CHRISTMAS DAY MASS 2016
Sacred Heart Cathedral

Isa 52:7-10; Ps 98:1-6; Heb 1:1-6; John 1:1-18

Christmas is finally here! It is a time to relax, reflect, and savour the moment of the season. It is a time to enjoy family and friends. It is a time share gifts of love. It is the one day of the year when “peace on earth, good will to all people” can seem to be a reality.

In the First Reading, Isaiah foretells Israel’s liberation from captivity and exile in Babylon. He envisions a triumphant homecoming to Zion marked by joyful singing. The new song in today’s Psalm is a victory hymn to the marvellous deeds done by our God and King. Both the prophet and psalmist sing of God’s power and salvation.

There are four Masses composed for Christmas Day, which really shows how important this feast is to the Church. The first three, the Vigil, Night Mass and Mass at Dawn all use the Nativity story that we are so familiar with regarding the birth of Christ. The fourth, the one we are celebrating during the day today, does not tell that story.  Instead, it draws from the Gospel of St. John, written a decade or so after the other three Gospels, and which takes for granted the birth narrative. This, for St. John, is the Christmas story and it is set in the context of creation, ‘In the beginning’.

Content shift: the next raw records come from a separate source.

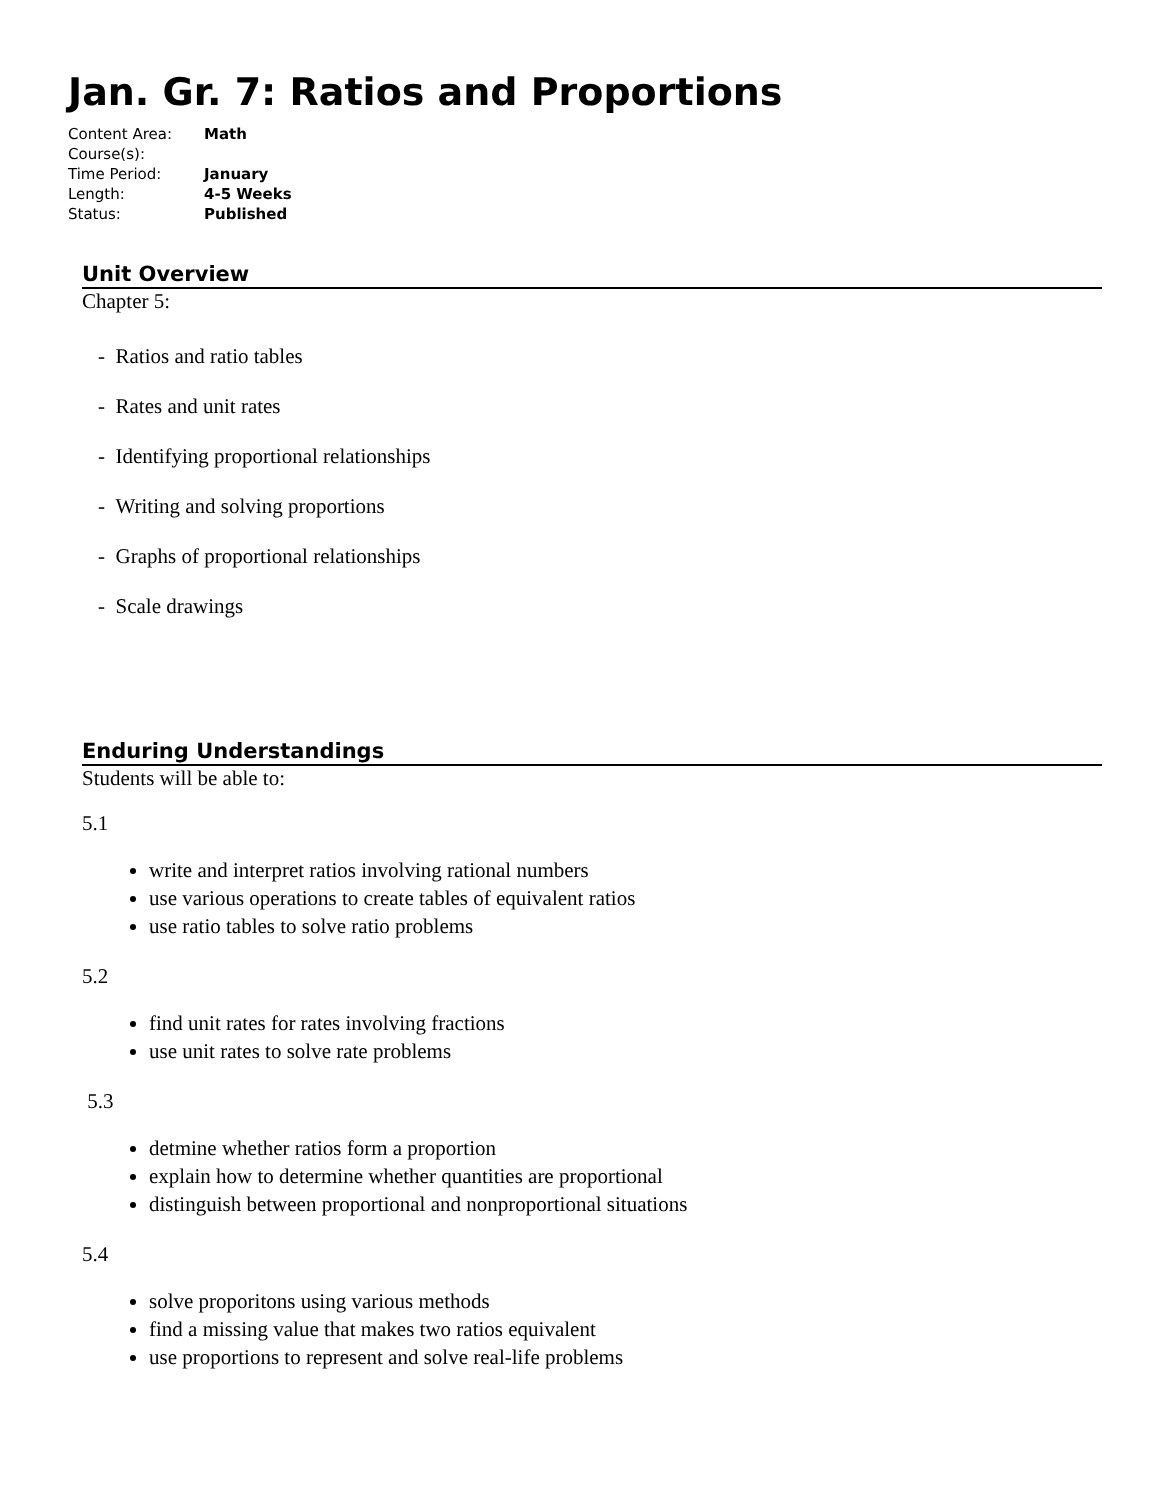Jan. Gr. 7: Ratios and Proportions
| Content Area: | Math |
| Course(s): | |
| Time Period: | January |
| Length: | 4-5 Weeks |
| Status: | Published |
Unit Overview
Chapter 5:
- Ratios and ratio tables
- Rates and unit rates
- Identifying proportional relationships
- Writing and solving proportions
- Graphs of proportional relationships
- Scale drawings
Enduring Understandings
Students will be able to:
5.1
write and interpret ratios involving rational numbers
use various operations to create tables of equivalent ratios
use ratio tables to solve ratio problems
5.2
find unit rates for rates involving fractions
use unit rates to solve rate problems
5.3
detmine whether ratios form a proportion
explain how to determine whether quantities are proportional
distinguish between proportional and nonproportional situations
5.4
solve proporitons using various methods
find a missing value that makes two ratios equivalent
use proportions to represent and solve real-life problems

John shows us that Creation is not an event of the past, but the ongoing life of God with his people. What this Gospel does, is raise the story of Christ’s birth to the level of symbol and looks at the theological meaning behind the Incarnation, the becoming human, of Jesus.

That is the truth of Christmas for us. It is also the Christmas truth for the person living next door, for those we love, for those who are like us and those who are different, for the stranger, and for our enemies. “And the Word became flesh and lived among us.”

The beginning of John’s Gospel is exceptionally poetic in its language. John establishes the divine origin of Jesus and then, he moves into the human origin of Jesus. But again, he does not tell a story as do Matthew and Luke, but he talks about Jesus coming into the world as light, a theme which was often in Isaiah when Isaiah talked about a Messiah.

John treats John the Baptist very quickly, only saying that his purpose was to let people know that the light was soon coming. And this light comes into the world as a human being. Before Jesus they only had the law, but now, John says, with the light they will be able to see that they also have grace and truth, and he says, the way we come to know God, because no one has ever seen God, is to see Jesus: God made visible. If you walk around a candle, it sheds light in all directions. John is very clear that Jesus is ‘the true light, which enlightens everyone’.

The Light that is Christ shines in the darkness of our world. It is a light that cannot be overcome because it represents the ultimate values of Truth, Goodness, Beauty, Justice and Love, Compassion and Fellowship, Freedom and Peace.

So, why do we celebrate Christmas? It is more than the birth of Jesus. It is a celebration of God with us: Emmanuel! It is the realization that God’s love and faithfulness dwells among us. It is a sign that we are to carry that love and faithfulness to others. Like the Baptist, we, too, are to witness to, God’s living, breathing Word.

So it is significant that this fourth Mass of Christmas puts a perspective on the birth of Christ that has made this prologue to St John’s Gospel one of the most stirring and beautiful documents in the Bible.  It may not have the sentimentality and story line of the other two Evangelists, but it can make us better understand why Jesus is the true light and why his coming into the world today is such an important event and always will be so.

May the Light that is Christ shine upon you, and the peace of the Christ Child be yours this Christmas!